Hard Drive Burn-In Testing - Discussion Thread

Stux · Aug 20, 2017

Would depend on your device being an active GEOM device or not.

Journer · Sep 4, 2017

For future folks reading this thread, I just finished testing six WD 8TB drives (WD80EFZX).
I ran the tests executed by this script: https://github.com/Spearfoot/disk-burnin-and-testing , however, I skipped the first extended smart test. Ran this with the kern.geom.debugflags=0x10 set

The entire test took 6 days; ~5d of which was running badblocks.

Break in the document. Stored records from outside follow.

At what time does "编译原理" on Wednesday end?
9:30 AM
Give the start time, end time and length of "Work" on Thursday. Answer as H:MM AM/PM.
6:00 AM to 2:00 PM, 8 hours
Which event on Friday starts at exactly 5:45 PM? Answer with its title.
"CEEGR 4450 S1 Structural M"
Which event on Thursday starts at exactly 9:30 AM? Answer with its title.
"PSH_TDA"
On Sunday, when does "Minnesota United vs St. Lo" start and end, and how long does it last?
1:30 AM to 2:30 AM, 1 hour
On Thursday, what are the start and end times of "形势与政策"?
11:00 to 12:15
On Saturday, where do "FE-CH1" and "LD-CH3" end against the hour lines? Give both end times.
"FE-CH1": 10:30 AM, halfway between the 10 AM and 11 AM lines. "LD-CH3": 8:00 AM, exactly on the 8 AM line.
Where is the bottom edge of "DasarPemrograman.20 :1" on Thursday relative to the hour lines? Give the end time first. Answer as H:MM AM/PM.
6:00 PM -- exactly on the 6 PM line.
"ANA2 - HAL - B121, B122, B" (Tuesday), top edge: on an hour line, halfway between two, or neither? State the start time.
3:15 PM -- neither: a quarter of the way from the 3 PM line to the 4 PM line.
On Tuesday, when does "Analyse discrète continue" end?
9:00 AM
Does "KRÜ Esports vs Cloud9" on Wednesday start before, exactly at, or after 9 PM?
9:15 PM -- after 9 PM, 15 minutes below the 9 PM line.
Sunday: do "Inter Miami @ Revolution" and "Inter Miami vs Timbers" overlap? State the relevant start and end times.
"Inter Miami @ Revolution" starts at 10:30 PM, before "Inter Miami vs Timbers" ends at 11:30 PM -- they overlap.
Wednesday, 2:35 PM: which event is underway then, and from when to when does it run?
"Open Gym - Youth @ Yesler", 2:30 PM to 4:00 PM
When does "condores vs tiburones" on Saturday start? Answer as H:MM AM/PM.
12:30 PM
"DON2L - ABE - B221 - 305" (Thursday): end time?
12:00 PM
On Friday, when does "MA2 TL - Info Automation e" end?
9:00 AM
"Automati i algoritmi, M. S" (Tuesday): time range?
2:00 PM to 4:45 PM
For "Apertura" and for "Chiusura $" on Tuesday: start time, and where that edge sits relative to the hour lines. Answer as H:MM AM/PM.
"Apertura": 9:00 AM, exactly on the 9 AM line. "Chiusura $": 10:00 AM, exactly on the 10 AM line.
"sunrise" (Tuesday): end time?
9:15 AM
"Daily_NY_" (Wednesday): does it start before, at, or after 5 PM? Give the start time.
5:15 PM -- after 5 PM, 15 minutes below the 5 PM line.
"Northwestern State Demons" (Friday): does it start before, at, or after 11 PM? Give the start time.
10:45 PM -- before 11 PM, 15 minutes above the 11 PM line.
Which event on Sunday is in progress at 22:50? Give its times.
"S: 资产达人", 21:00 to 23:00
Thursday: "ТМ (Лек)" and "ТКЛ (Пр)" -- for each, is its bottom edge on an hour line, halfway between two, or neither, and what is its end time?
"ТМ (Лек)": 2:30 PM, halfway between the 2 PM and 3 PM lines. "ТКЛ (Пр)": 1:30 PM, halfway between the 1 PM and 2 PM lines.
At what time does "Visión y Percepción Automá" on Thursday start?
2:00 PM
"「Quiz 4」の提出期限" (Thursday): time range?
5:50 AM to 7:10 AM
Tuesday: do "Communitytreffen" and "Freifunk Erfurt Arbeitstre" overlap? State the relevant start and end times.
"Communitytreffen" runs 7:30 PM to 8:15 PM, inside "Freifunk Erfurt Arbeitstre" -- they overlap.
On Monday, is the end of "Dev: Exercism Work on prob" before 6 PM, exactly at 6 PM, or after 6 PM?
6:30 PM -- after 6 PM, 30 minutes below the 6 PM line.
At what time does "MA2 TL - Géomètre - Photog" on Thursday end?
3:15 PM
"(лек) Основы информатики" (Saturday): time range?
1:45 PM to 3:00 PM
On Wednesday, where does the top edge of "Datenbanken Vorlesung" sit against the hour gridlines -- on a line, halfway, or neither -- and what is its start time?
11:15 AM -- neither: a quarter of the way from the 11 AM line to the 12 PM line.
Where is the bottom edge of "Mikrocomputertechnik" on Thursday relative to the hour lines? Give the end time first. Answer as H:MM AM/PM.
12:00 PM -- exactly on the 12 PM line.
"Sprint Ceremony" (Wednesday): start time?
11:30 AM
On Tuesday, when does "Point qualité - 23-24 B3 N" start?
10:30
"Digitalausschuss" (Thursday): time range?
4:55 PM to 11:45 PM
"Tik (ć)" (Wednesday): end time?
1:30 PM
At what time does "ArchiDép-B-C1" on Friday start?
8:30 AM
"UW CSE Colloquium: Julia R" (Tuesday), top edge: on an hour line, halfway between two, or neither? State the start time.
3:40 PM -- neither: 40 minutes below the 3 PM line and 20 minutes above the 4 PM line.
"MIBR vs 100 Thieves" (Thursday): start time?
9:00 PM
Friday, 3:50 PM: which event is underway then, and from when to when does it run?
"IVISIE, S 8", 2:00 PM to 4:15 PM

Took quite a while, but the raw counts for the relevant smart outputs are all zero, so I've got confidence the drives are ok - at least for now.

Precise times:
Tue Aug 29 09:24:25 Start badblocks
Sun Sep 3 12:21:19 End badblocks, start smart short + extended
Mon Sep 4 12:01:20 Totally finished

joeschmuck · Sep 5, 2017

5 days of non-stop hard drive testing for badblocks, yup, large drives take quite a bit longer. This is the future I have to look forward too, Yikes!

Stux · Sep 5, 2017

joeschmuck said:
5 days of non-stop hard drive testing for badblocks, yup, large drives take quite a bit longer. This is the future I have to look forward too, Yikes!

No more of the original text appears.